1. derivative check

$\displaystyle y = \frac{e^xlogx}{log(2x+1)}$

$\displaystyle y '= \frac{e^x(logx+\frac{1}{x})log(2x+1)-(\frac{2}{2x+1})(e^xlogx)}{(log(2x+1))^2}$

can i then cancel out the log(2x+1) from the top and one from the bottom leaving the denominator as log(2x+1) ?? thank u

2. This is a much easier way...I don't think you took your derivative right because the derivative of logx is not 1/x. It would be right if you change your logs to ln.
$\displaystyle y = \frac{e^xlogx}{log(2x+1)}$

$\displaystyle y = \frac{\frac{e^xlnx}{ln10}}{\frac{ln(2x+1)}{ln10}}$

$\displaystyle y = \frac{e^xlnx}{ln(2x+1)}$

$\displaystyle y '= \frac{e^x(lnx+\frac{1}{x})ln(2x+1)-(\frac{2}{2x+1})(e^xlnx)}{(ln(2x+1))^2}$

I don't see anything you can cancel out.

3. Originally Posted by Linnus
This is a much easier way...I don't think you took your derivative right because the derivative of logx is not 1/x. It would be right if you change your logs to ln.
$\displaystyle y = \frac{e^xlogx}{log(2x+1)}$

$\displaystyle y = \frac{\frac{e^xlnx}{ln10}}{\frac{ln(2x+1)}{ln10}}$

$\displaystyle y = \frac{e^xlnx}{ln(2x+1)}$

$\displaystyle y '= \frac{e^x(lnx+\frac{1}{x})ln(2x+1)-(\frac{2}{2x+1})(e^xlnx)}{(ln(2x+1))^2}$$\displaystyle$

I don't see anything you can cancel out.
so the ln(2x+1) dont cancel out ?

on this website (solving derivatives step-by-step) says the differentiation of logx is 1/x ? even on my answer paper for this question it says 1/x

4. Originally Posted by jvignacio
so the ln(2x+1) dont cancel out ?

on this website (solving derivatives step-by-step) says the differentiation of logx is 1/x ? even on my answer paper for this question it says 1/x
$\displaystyle \frac {dy}{dx} lnx=\frac {1}{x}$
$\displaystyle \frac {dy}{dx} log_bx=\frac {1}{x}lnb$
No it doesn't cancel out because you cannot factor out a ln(2x+1) on the top.

It says on the website "On this site log[x] is the same as ln[x]"

5. Originally Posted by jvignacio
so the ln(2x+1) dont cancel out ?

on this website (solving derivatives step-by-step) says the differentiation of logx is 1/x ? even on my answer paper for this question it says 1/x
If $\displaystyle \log$ represents $\displaystyle \log_e$ then the derivative of $\displaystyle \log x$ is $\displaystyle \frac{1}{x}$.

Note: $\displaystyle \log_e$ is usually represented by $\displaystyle \ln$. Hence the comments previously posted.

To answer your question, consider ..... Can you take $\displaystyle \log (2x + 1)$ out as a common factor in the numerator?

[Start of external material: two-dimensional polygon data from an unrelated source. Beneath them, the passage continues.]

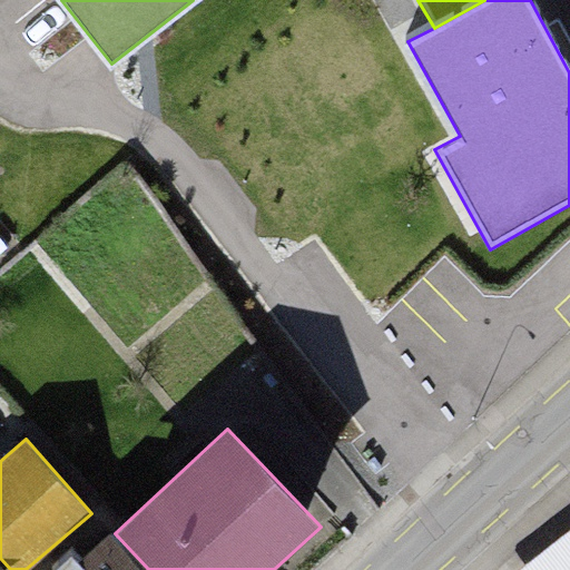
[(569,569),(569,528),(514,569),(569,569)]
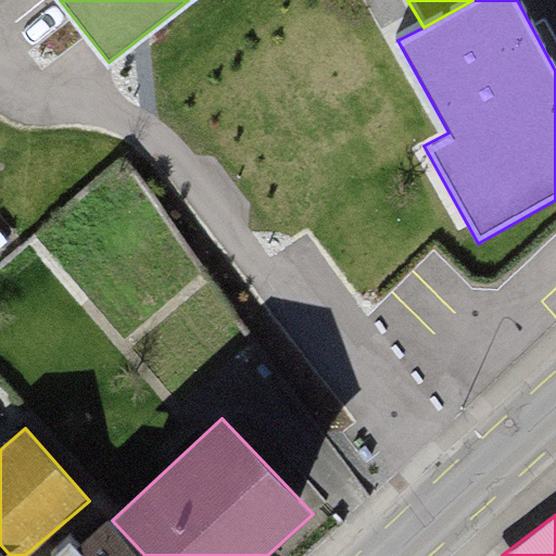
[(135,555),(104,523),(79,547),(71,538),(52,555),(135,555)]
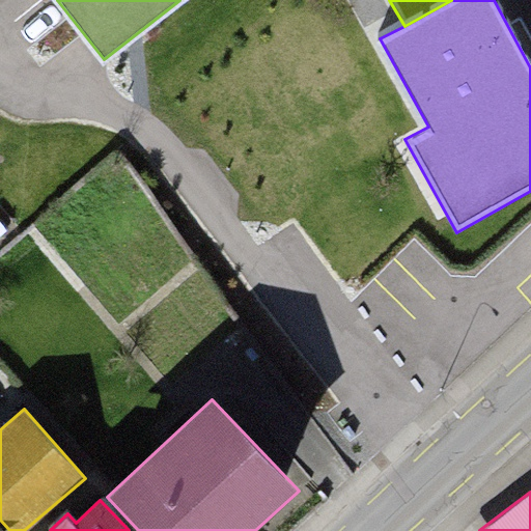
All buildings are outlined.
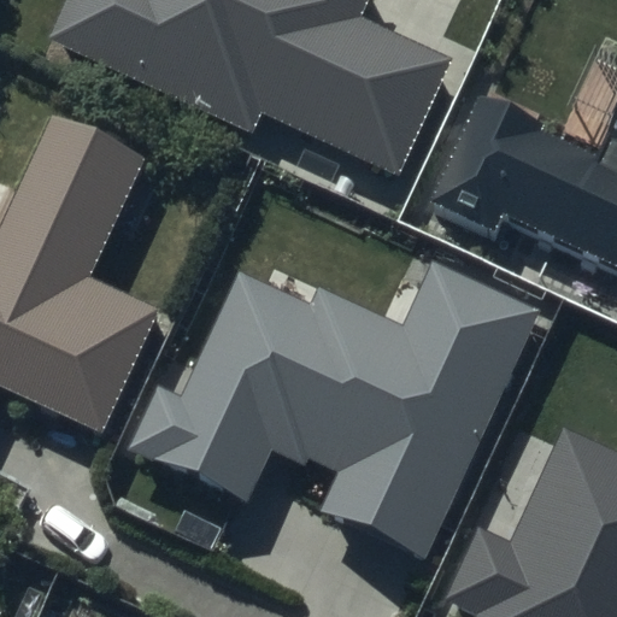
[(68,0),(51,40),(253,131),(263,111),(399,172),(452,58),(362,17),(369,0),(68,0)]
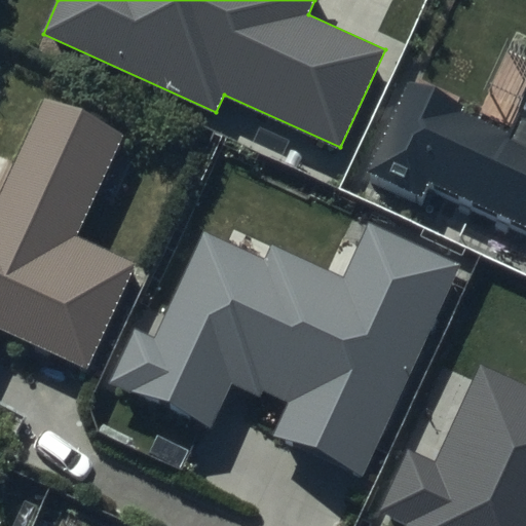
[(525,96),(511,128),(410,82),(368,172),(421,196),(428,182),(525,226),(525,96)]
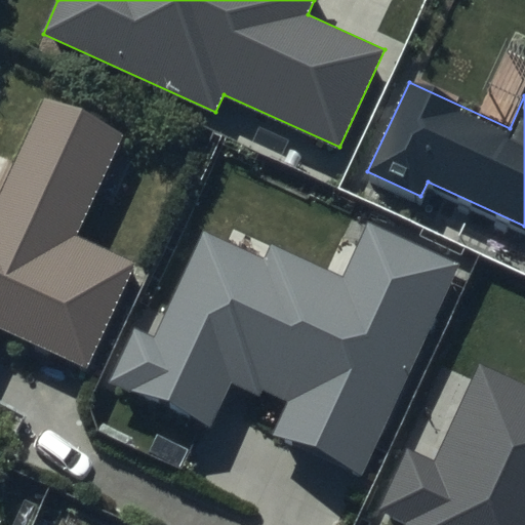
[(125,135),(41,97),(0,188),(0,328),(88,368),(136,264),(79,238),(125,135)]
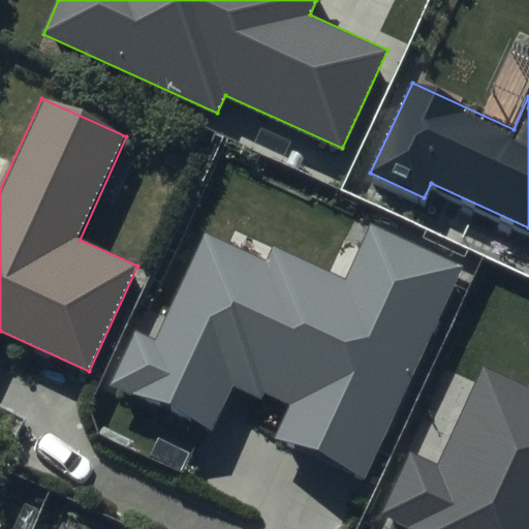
[(344,277),(273,244),(263,262),(207,236),(157,341),(137,332),(113,384),(212,431),(234,384),(288,409),(275,437),(364,479),(464,266),(370,222),(344,277)]
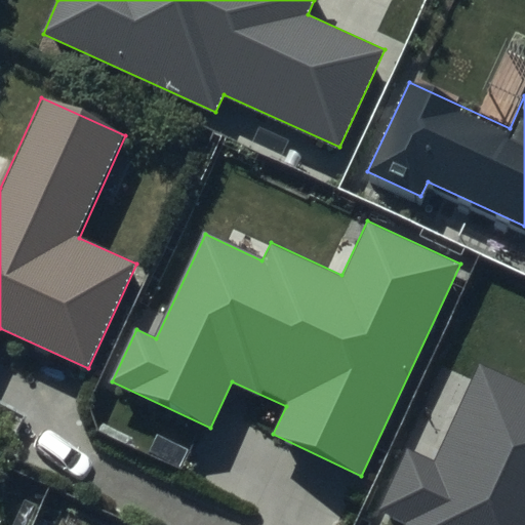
[(524,524),(524,385),(480,364),(435,461),(408,449),(381,508),(410,521),(408,524),(524,524)]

No? Then you can't cancel it out.

6. none

$\displaystyle \frac {dy}{dx} log_bx=\frac {1}{x}lnb$
This seems a little bit misleading but maybe I am reading it poorly.
dy/dx(logx) is actually 1/x * 1/lnx, not 1/x * lnx which would put the lnx in the numerator instead of the denominator.

7. Originally Posted by gml
$\displaystyle \frac {dy}{dx} log_bx=\frac {1}{x}lnb$
This seems a little bit misleading but maybe I am reading it poorly.
dy/dx(logx) is actually 1/x * 1/lnx, not 1/x * lnx which would put the lnx in the numerator instead of the denominator.
Did you mean $\displaystyle \frac{d \log x}{dx}= (1/x) (1/\ln(10))$? It is certainly NOT $\displaystyle (1/x) (1/\ln(x))$.

If $\displaystyle y= \log(x)$ then $\displaystyle x= 10^y= e^{\ln(10^y)}= e^{yln(10)}$ so, by the chain rule, $\displaystyle \frac{dx}{dy}= \ln(10) e^{y \ln (10)}= \ln(10) 10^y= \ln (10) x$. Thus, if $\displaystyle y= \log (x)$, $\displaystyle \frac{dy}{dx}= \frac{1}{x \ln(10)}$.